We observed that this enqueuing of scheduled jobs can add an unexpected, significant delay and increase CPU utilization on Redis as more Sidekiq processes connect. Before we can make any tweaks to this configuration, we should first measure how much delay we have.
This commit adds a enqueue_latency_s for scheduled jobs to record how
long this delay was. In the Sidekiq client middleware, we have access to
the at field before it is deleted by Sidekiq, so we save it as the
scheduled_at field. We subtract the difference between enqueued_at
and scheduled_at and log enqueue_latency_s.
Relates to:
Sample log message
See enqueue_latency_s on the last line:
{
"severity":"INFO",
"time":"2021-10-02T00:21:24.046Z",
"class":"WebHookWorker",
"args":[
"2",
"[FILTERED]",
"merge_request_hooks"
],
"retry":4,
"queue":"web_hook",
"backtrace":true,
"version":0,
"dead":false,
"jid":"d27a5a9fe4f317c1cc78a31c",
"created_at":"2021-10-02T00:21:18.365Z",
"meta.user":"root",
"meta.project":"flightjs/Flight",
"meta.root_namespace":"flightjs",
"meta.subscription_plan":"default",
"meta.caller_id":"Projects::MergeRequests::CreationsController#create",
"meta.remote_ip":"127.0.0.1",
"meta.related_class":"ProjectHook",
"meta.feature_category":"code_review",
"meta.client_id":"user/1",
"correlation_id":"bc55b5581e3d86111b2f235b13258254",
"uber-trace-id":"5d8e685d234755ab:5d8e685d234755ab:0:1",
"worker_data_consistency":"delayed",
"wal_locations":{
"main":"0/A2E30358"
},
"scheduled_at":1633134079.3654552,
"idempotency_key":"resque:gitlab:duplicate:web_hook:3a62dfec64e6e74deddbafd85479d44c5c3f5d1643b627185c17a14c5b82e9ad",
"enqueued_at":"2021-10-02T00:21:24.044Z",
"job_size_bytes":3971,
"pid":49294,
"message":"WebHookWorker JID-d27a5a9fe4f317c1cc78a31c: start",
"job_status":"start",
"scheduling_latency_s":0.001807,
"enqueue_latency_s":4.678918
}
How to set up and validate locally
- Check out this branch.
- Run
gdk restart rails - In the Rails console, you can fire a WebHook:
WebHookWorker.new.perform_in(1.second, WebHook.first.id, {}, :push_hooks)

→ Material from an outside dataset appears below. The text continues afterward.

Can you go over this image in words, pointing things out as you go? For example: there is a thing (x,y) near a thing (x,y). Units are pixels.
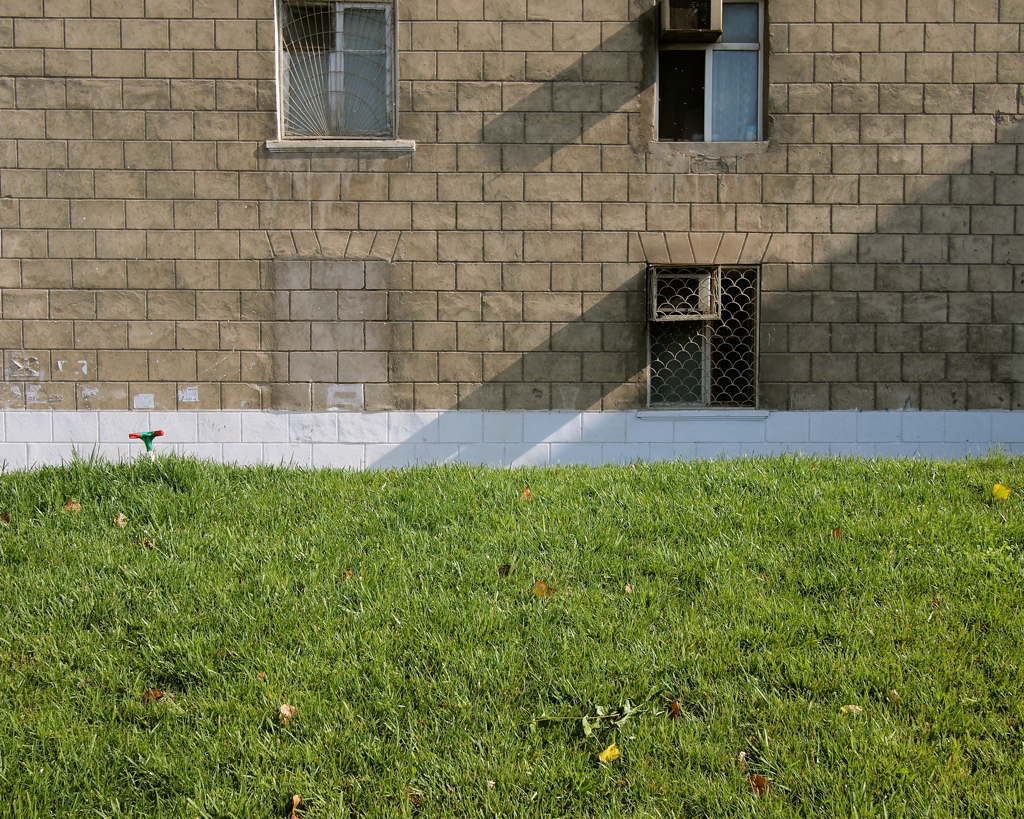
In this picture I can see the building (608,363). At the bottom (482,729) I can see the grass (569,729) and leaves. At the top (723,121) I can see the windows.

Alternatively, create a Web Hook with merge request events and create a merge request.
gdk tail rails-background-jobs | grep enqueue_latency
MR acceptance checklist
This checklist encourages us to confirm any changes have been analyzed to reduce risks in quality, performance, reliability, security, and maintainability.
-
I have evaluated the MR acceptance checklist for this MR.